Comment author: lukeprog 23 March 2013 09:28:14PM 0 points [-]

Isn't the real danger that you will formalize the goal function wrong, not that the deductions will be invalid?

Both are huge difficulties, but most of the work in FAI is probably in the AI part, not the F part.

Comment author: wedrifid 24 March 2013 12:47:52AM 4 points [-]

Both are huge difficulties, but most of the work in FAI is probably in the AI part, not the F part.

It is worth noting that taking the "F" seriously implies adding a rather significant amounts of work to the "AI part". It requires whole extra orders of formal rigor and all the additional complications of provable goal stability under self improvement (regardless of what those goals happen to be). While this doesn't matter for the purpose of answering smoofra's question it seems to me that it could could be potentially misleading to neglect the difference in workload between creating "F-compatible AI" and "AI" when talking about the workload imposed by 'F'.

Note that I don't think I'm saying something controversial here. I am expecting this to just be wording that I am wary of rather than a fundamentally different understanding. But if I have actually misunderstood the MIRI position on the relative difficulty of Friendliness to arbitrary AI then I would appreciate being corrected. That would be significant new information for me to consider (and also extremely good news!)

The reason this is significant can of course be illustrated by considering the counterfactual world where a convergence thesis holds. Or, more relevantly, considering the possibility of GAI researchers that believe that a convergence thesis holds but somehow manage to be competent researchers anyhow. Their task becomes (crudely speaking) that of creating any AI that can make something smarter than itself.
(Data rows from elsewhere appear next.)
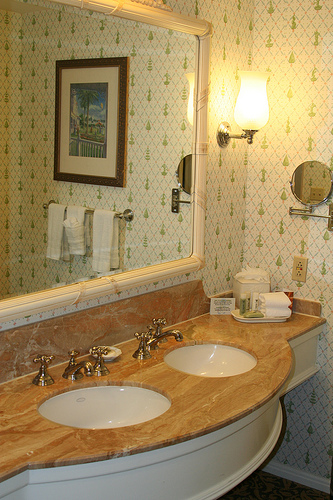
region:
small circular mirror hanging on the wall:
[286, 158, 331, 229]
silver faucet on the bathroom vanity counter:
[132, 314, 184, 361]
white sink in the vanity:
[163, 339, 259, 377]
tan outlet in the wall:
[289, 252, 310, 283]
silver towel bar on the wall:
[41, 198, 134, 222]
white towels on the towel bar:
[44, 200, 121, 272]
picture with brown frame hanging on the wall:
[52, 54, 130, 189]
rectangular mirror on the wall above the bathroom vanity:
[0, 0, 214, 326]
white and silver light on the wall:
[214, 66, 268, 146]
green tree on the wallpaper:
[286, 49, 296, 68]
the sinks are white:
[37, 330, 259, 433]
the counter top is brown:
[1, 282, 319, 481]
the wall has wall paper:
[0, 0, 329, 482]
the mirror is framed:
[1, 0, 209, 324]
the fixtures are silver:
[34, 317, 182, 385]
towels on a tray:
[265, 294, 292, 321]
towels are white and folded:
[258, 292, 291, 318]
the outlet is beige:
[292, 253, 306, 284]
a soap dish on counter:
[94, 344, 121, 358]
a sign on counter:
[208, 295, 236, 313]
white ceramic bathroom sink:
[162, 341, 259, 376]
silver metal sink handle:
[134, 331, 151, 360]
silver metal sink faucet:
[146, 326, 182, 348]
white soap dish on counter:
[91, 345, 121, 361]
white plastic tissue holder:
[233, 275, 270, 298]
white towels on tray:
[260, 291, 290, 317]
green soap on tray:
[244, 309, 261, 318]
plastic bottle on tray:
[238, 294, 247, 315]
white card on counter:
[210, 297, 234, 314]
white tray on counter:
[230, 307, 289, 322]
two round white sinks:
[35, 336, 261, 431]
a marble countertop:
[1, 280, 329, 484]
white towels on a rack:
[41, 198, 121, 274]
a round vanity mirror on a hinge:
[285, 158, 331, 223]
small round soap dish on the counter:
[88, 343, 121, 362]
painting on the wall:
[51, 52, 131, 188]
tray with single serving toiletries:
[229, 291, 291, 323]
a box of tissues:
[233, 264, 272, 309]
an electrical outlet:
[290, 252, 309, 283]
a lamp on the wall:
[214, 70, 272, 149]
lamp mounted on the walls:
[208, 57, 272, 147]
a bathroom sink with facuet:
[26, 345, 180, 433]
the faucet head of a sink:
[62, 345, 97, 385]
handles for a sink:
[27, 353, 62, 387]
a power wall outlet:
[282, 254, 314, 284]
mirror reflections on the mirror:
[0, 1, 211, 333]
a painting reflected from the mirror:
[37, 46, 142, 186]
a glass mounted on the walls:
[282, 158, 331, 217]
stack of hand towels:
[250, 290, 295, 319]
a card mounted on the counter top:
[201, 291, 243, 319]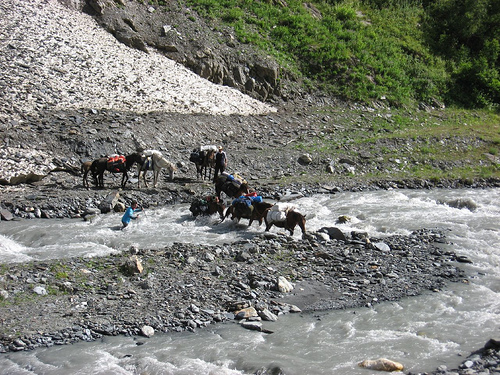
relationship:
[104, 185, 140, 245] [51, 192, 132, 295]
man next to river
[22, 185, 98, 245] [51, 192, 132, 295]
rock in river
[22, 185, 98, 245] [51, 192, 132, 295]
rock on riverbed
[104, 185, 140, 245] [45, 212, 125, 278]
person in water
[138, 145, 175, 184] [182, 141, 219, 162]
horse has baby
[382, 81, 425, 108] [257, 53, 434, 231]
bush on ground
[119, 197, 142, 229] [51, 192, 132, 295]
man in river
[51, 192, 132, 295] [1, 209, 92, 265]
river has currents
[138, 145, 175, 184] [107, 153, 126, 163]
horse has bag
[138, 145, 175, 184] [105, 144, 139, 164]
horse has bag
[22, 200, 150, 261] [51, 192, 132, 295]
pebbles on river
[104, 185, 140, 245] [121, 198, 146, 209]
man has hat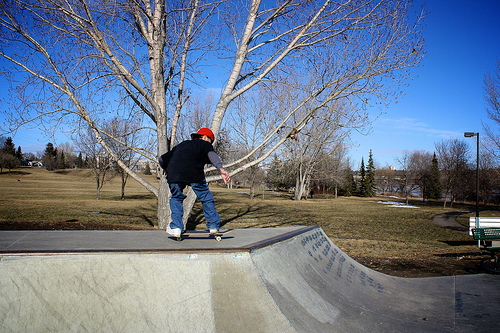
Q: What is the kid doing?
A: Skateboarding.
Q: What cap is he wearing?
A: Red.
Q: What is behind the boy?
A: A tree.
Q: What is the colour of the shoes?
A: White.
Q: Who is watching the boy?
A: No one.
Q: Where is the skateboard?
A: On the slab.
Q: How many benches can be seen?
A: One.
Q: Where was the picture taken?
A: Park.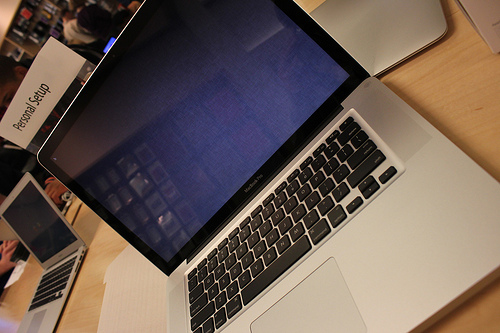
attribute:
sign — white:
[0, 35, 88, 148]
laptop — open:
[5, 162, 89, 331]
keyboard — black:
[164, 103, 369, 331]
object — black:
[9, 241, 29, 261]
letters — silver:
[237, 169, 262, 197]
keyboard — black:
[185, 116, 399, 325]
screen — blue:
[10, 3, 366, 270]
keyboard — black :
[176, 104, 391, 329]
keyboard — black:
[132, 123, 472, 325]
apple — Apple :
[1, 172, 89, 331]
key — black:
[308, 220, 329, 240]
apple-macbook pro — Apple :
[37, 3, 498, 331]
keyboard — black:
[170, 116, 412, 331]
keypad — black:
[145, 110, 399, 331]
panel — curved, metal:
[312, 0, 459, 75]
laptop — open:
[37, 4, 494, 332]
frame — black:
[32, 1, 370, 273]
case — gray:
[170, 77, 493, 323]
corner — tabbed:
[99, 260, 122, 284]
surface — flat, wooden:
[4, 0, 496, 330]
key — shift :
[180, 300, 220, 326]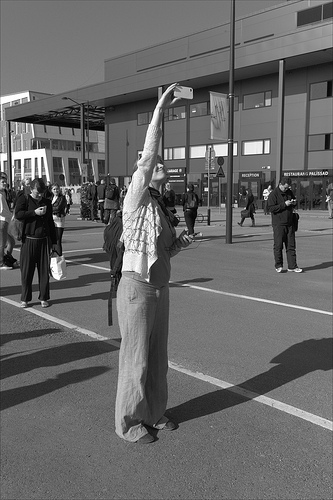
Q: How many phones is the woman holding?
A: One.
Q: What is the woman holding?
A: Phone.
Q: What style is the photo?
A: Black and white.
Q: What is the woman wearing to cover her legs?
A: Pants.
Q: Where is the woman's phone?
A: Her hand.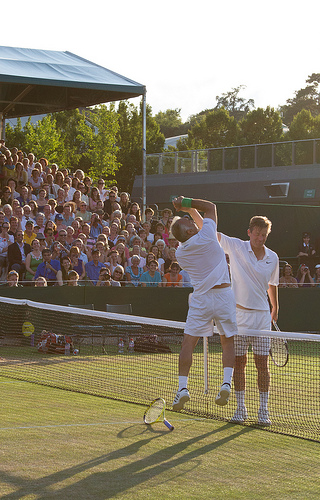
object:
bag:
[36, 329, 79, 355]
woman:
[125, 254, 144, 288]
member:
[110, 242, 162, 286]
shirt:
[158, 258, 166, 271]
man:
[171, 197, 279, 426]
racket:
[269, 318, 289, 367]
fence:
[278, 386, 288, 393]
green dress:
[25, 251, 43, 281]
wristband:
[181, 197, 193, 208]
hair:
[249, 215, 273, 236]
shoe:
[172, 386, 191, 410]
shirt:
[84, 259, 106, 286]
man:
[84, 248, 106, 286]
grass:
[1, 341, 317, 497]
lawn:
[0, 345, 141, 484]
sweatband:
[181, 197, 193, 208]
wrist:
[183, 198, 195, 209]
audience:
[0, 138, 320, 287]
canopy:
[0, 44, 147, 120]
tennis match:
[0, 195, 320, 500]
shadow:
[0, 421, 267, 500]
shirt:
[219, 232, 279, 311]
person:
[82, 222, 93, 238]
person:
[24, 239, 45, 281]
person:
[75, 200, 92, 222]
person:
[110, 264, 124, 286]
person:
[139, 259, 163, 288]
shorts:
[234, 307, 272, 356]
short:
[184, 286, 239, 339]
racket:
[143, 396, 175, 431]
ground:
[1, 336, 318, 498]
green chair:
[102, 304, 142, 355]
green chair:
[68, 303, 103, 353]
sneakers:
[234, 390, 270, 409]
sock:
[178, 376, 188, 392]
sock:
[223, 366, 235, 383]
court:
[0, 286, 319, 500]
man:
[170, 195, 239, 411]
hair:
[131, 254, 141, 265]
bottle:
[118, 338, 125, 354]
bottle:
[128, 338, 135, 353]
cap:
[120, 338, 122, 340]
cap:
[131, 338, 134, 340]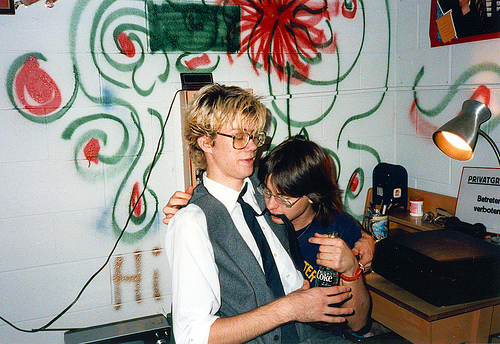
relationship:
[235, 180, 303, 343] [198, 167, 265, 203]
blue tie on neck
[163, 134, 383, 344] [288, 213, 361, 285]
lady wearing shirt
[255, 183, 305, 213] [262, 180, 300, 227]
eyeglasses on woman's face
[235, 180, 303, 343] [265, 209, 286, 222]
blue tie in mouth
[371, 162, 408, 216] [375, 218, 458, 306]
container on desk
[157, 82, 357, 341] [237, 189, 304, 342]
man has blue tie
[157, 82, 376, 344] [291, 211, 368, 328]
man has shirt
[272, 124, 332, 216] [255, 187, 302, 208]
man has eyeglasses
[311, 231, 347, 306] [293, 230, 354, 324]
bottle in hands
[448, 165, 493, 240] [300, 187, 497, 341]
sign on table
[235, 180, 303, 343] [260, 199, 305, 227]
blue tie in mouth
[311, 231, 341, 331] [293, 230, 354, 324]
bottle in hands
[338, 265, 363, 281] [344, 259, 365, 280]
watch on wrist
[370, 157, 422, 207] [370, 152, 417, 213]
container shaped like mailbox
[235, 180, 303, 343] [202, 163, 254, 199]
blue tie around neck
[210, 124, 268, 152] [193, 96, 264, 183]
eyeglasses on face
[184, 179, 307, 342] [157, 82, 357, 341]
grey vest on man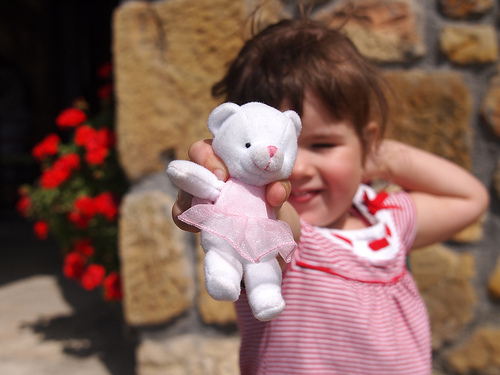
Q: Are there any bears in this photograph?
A: Yes, there is a bear.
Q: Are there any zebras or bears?
A: Yes, there is a bear.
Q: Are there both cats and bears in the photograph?
A: No, there is a bear but no cats.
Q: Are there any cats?
A: No, there are no cats.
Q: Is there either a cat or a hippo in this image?
A: No, there are no cats or hippos.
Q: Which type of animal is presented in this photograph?
A: The animal is a bear.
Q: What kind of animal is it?
A: The animal is a bear.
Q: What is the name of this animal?
A: This is a bear.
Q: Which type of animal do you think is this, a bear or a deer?
A: This is a bear.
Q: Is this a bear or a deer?
A: This is a bear.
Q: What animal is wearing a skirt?
A: The bear is wearing a skirt.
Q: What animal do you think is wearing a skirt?
A: The animal is a bear.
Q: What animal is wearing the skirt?
A: The animal is a bear.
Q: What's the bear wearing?
A: The bear is wearing a skirt.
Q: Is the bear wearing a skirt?
A: Yes, the bear is wearing a skirt.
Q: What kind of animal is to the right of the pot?
A: The animal is a bear.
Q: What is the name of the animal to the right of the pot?
A: The animal is a bear.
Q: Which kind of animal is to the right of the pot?
A: The animal is a bear.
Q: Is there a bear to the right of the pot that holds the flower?
A: Yes, there is a bear to the right of the pot.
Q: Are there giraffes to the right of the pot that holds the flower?
A: No, there is a bear to the right of the pot.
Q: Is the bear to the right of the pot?
A: Yes, the bear is to the right of the pot.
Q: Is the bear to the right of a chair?
A: No, the bear is to the right of the pot.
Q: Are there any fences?
A: No, there are no fences.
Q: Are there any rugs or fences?
A: No, there are no fences or rugs.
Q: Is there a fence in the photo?
A: No, there are no fences.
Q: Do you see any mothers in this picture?
A: No, there are no mothers.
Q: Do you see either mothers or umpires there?
A: No, there are no mothers or umpires.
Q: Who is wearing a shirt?
A: The girl is wearing a shirt.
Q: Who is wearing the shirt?
A: The girl is wearing a shirt.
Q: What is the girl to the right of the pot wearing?
A: The girl is wearing a shirt.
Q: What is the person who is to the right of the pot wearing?
A: The girl is wearing a shirt.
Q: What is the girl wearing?
A: The girl is wearing a shirt.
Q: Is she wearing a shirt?
A: Yes, the girl is wearing a shirt.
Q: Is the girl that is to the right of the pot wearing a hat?
A: No, the girl is wearing a shirt.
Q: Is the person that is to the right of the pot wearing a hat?
A: No, the girl is wearing a shirt.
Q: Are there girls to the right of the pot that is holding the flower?
A: Yes, there is a girl to the right of the pot.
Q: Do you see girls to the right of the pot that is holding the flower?
A: Yes, there is a girl to the right of the pot.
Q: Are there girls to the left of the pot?
A: No, the girl is to the right of the pot.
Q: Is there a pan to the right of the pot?
A: No, there is a girl to the right of the pot.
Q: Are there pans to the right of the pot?
A: No, there is a girl to the right of the pot.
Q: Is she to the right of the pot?
A: Yes, the girl is to the right of the pot.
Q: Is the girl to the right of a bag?
A: No, the girl is to the right of the pot.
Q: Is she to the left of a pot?
A: No, the girl is to the right of a pot.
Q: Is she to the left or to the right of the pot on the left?
A: The girl is to the right of the pot.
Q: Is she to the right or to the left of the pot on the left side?
A: The girl is to the right of the pot.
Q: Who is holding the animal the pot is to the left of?
A: The girl is holding the bear.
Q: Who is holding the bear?
A: The girl is holding the bear.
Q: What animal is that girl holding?
A: The girl is holding the bear.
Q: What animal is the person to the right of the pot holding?
A: The girl is holding the bear.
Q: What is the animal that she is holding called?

My estimate is that this is an order of magnitude simpler than the task for FAI creators creating an AI, even completely neglecting the work that goes into creating the goal system.

If I find out that I am mistaken about the relative difficulties here then I will get to drastically update my expectation of humanity surviving and in general in the direction of awesome things happening.

Comment author: [deleted] 26 March 2013 01:15:59AM 0 points [-]

I take it that by "convergence thesis", you're referring to the statement that all sufficiently intelligent agents will have approximately the same values.

Comment author: wedrifid 26 March 2013 07:33:26AM 0 points [-]

I take it that by "convergence thesis", you're referring to the statement that all sufficiently intelligent agents will have approximately the same values.

Yes.

Comment author: smoofra 23 March 2013 09:36:02PM 0 points [-]

OK, forget about F for a second. Isn't the huge difficulty finding the right deductions to make, not formalizing them and verifying them?